Ele falou no momento em que a mulher abriu a porta, sem parecer invasivo ou inconveniente:
“Desculpe-me incomodá-la, senhora, mas sou o velho Toledo, o melhor amigo do seu marido. Se ele falou porventura de mim alguma vez, deve ter-lhe dito que nunca deixei um irmão em apuros.”
Com gestos nervosos, às vezes descontrolados, a mulher esfregou as mãos e assentiu, aflita:
“Me desculpe, entre por favor, estou esperando o senhor há tanto tempo…”
“Qual perdão mereço, senhora? – Me atrasei no caminho.”
A sala na qual entrou tinha aroma de flores esmagadas. Embora houvesse bastante espaço, as poltronas e um enorme sofá pareciam fora de lugar. Depois de avaliar o ambiente, voltou a sua atenção à mulher e perguntou:
“Onde estão as crianças?”
Ela respondeu, com um tremor nos lábios, que estavam na casa dos avós.
A tarde já começava a entrar na manhã.
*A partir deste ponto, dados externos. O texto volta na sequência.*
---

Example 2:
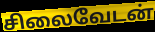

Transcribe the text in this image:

சிலைவேடன்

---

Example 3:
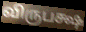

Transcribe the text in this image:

விருபக்ஷ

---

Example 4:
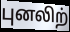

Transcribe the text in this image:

புனலிற்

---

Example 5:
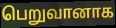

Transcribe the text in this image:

பெறுவானாக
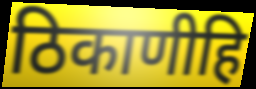
ठिकाणीहि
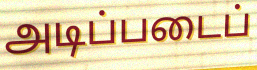
அடிப்படைப்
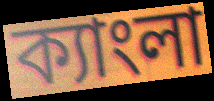
ক্যাংলা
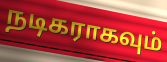
நடிகராகவும்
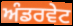
ਅੰਡਰਵੇਟ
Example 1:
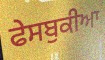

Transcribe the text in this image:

ਫੇਸਬੁਕੀਆ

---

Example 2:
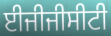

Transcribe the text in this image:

ਈਜੀਜੀਸੀਟੀ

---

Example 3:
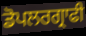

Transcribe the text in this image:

ਡੋਪਲਰਗ੍ਰਾਫੀ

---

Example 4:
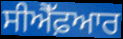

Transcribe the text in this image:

ਸੀਐੱਫ਼ਆਰ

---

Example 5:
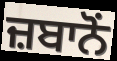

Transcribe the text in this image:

ਜ਼ਬਾਨੋਂ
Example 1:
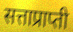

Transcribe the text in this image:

सत्ताप्राप्ती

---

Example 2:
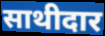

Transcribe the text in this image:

साथीदार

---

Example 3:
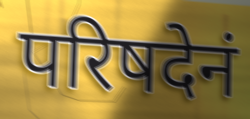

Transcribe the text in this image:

परिषदेनं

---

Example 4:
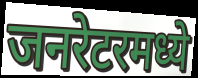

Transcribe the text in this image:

जनरेटरमध्ये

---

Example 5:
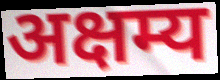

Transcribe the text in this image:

अक्षम्य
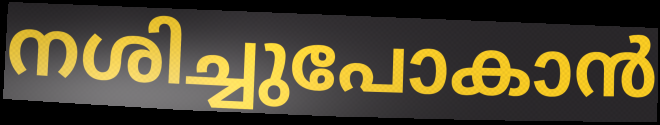
നശിച്ചുപോകാൻ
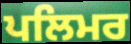
ਪਲਿਮਰ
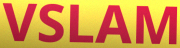
VSLAM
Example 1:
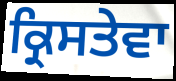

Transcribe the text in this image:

ਕ੍ਰਿਸਤੇਵਾ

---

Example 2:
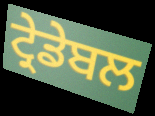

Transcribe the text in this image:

ਟ੍ਰੇਡੇਬਲ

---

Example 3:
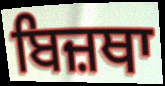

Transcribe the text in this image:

ਬਿਜ਼ਥਾ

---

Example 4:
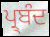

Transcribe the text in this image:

ਪ੍ਰ੍ਬੰਦ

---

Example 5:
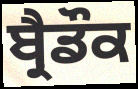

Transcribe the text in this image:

ਬ੍ਰੈਡੌਕ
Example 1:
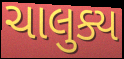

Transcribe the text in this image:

ચાલુક્ય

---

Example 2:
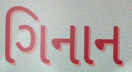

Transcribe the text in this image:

ગિનાન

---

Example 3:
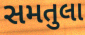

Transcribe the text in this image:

સમતુલા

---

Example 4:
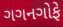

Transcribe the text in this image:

ગગનગોફે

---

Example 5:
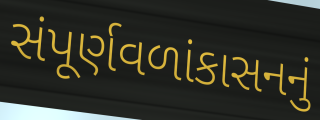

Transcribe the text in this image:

સંપૂર્ણવળાંકાસનનું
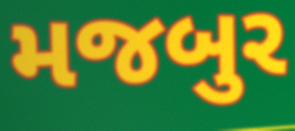
મજબુર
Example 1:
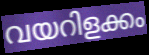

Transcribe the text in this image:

വയറിളക്കം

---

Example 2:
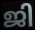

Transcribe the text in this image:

ജി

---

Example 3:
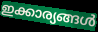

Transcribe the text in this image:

ഇക്കാര്യങ്ങൾ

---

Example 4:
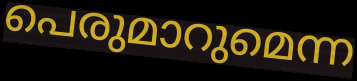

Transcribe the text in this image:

പെരുമാറുമെന്ന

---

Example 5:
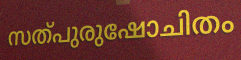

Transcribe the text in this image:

സത്പുരുഷോചിതം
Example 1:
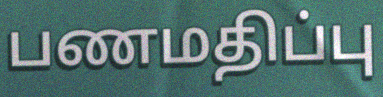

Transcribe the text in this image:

பணமதிப்பு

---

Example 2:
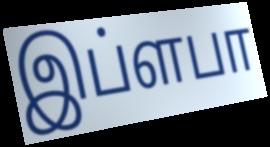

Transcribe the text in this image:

இப்ளபா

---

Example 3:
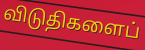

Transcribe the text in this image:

விடுதிகளைப்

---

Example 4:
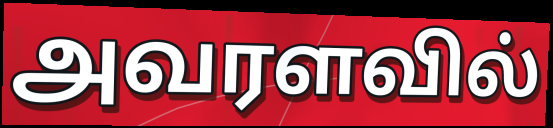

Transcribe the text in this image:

அவரளவில்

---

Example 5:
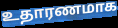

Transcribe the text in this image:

உதாரணமாக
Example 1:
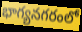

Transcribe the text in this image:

భాగ్యనగరంలో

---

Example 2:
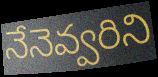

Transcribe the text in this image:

నేనెవ్వరిని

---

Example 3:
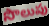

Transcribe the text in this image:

సొలుపు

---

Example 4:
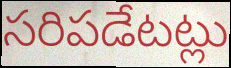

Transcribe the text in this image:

సరిపడేటట్లు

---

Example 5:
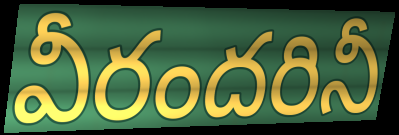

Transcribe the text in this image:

వీరందరినీ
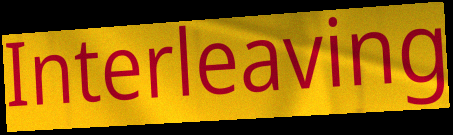
Interleaving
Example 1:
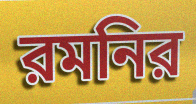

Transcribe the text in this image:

রমনির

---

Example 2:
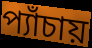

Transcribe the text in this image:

প্যাঁচায়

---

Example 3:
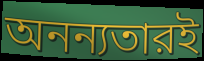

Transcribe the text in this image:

অনন্যতারই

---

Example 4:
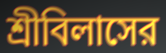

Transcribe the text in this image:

শ্রীবিলাসের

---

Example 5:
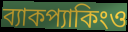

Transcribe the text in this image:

ব্যাকপ্যাকিংও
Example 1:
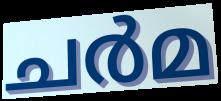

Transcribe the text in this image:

ചർമ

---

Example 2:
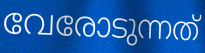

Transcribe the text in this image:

വേരോടുന്നത്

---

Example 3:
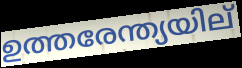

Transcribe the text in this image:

ഉത്തരേന്ത്യയില്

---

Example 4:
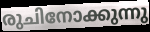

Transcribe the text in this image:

A sala onde estavam era iluminada pela luz que se projetava sobre os móveis, vinda de uma das grandes janelas.
A mulher indagou, disfarçando a sua angústia:
“O senhor não quer se sentar?”
O homem alcançou a poltrona mais próxima e ajeitou-se no móvel, como se estivesse cansado. A poltrona bufou discretamente. Depois disso, houve um silêncio difícil, quase intransponível – um silêncio que os desorientava momentaneamente.
Ela fechou a porta da sala, sentou-se diante dele e fez o comentário que a incomodava:
“O meu marido disse que nós podíamos contar com o senhor, para o bem e para o mal. Ele esperou um mês, o pior mês de sua vida, pois ansiava todos os dias receber uma ligação, que nunca veio…”
Ele explicou mais uma vez, com paciência:
“Como disse há pouco, eu me atrasei no caminho. A senhora deve me perdoar. Mas não vou deixar de modo algum o assassino do meu amigo comer uma leitoa no próximo Natal.”
Após ouvir essa promessa, a mulher perguntou se ele aceitava um cafezinho. O homem respondeu que, depois da bebida, naquela tarde mesma, gostaria de resolver a parada, pois tinha que seguir adiante – muito adiante.
E disse por fim que era um homem que andava pelas estradas, tropeçando aqui e ali. “Mas nunca deixei de chegar aonde queria e principalmente de atingir os meus objetivos” – enfatizou.
No momento em que a mulher se levantou para ir à cozinha colocar a água pra ferver, disse, com sentimentos confusos, que ainda a machucavam:
“Eu gostaria de mostrar a casa, o quarto das crianças e o retrato em que o senhor aparece ao lado do meu marido” – e, nesse momento, começou a derramar lágrimas –, “mas sei que a sua tarde não vai ser fácil, e o seu tempo é precioso…”
Depois, deu-lhe as costas e foi à cozinha providenciar a rubiácea.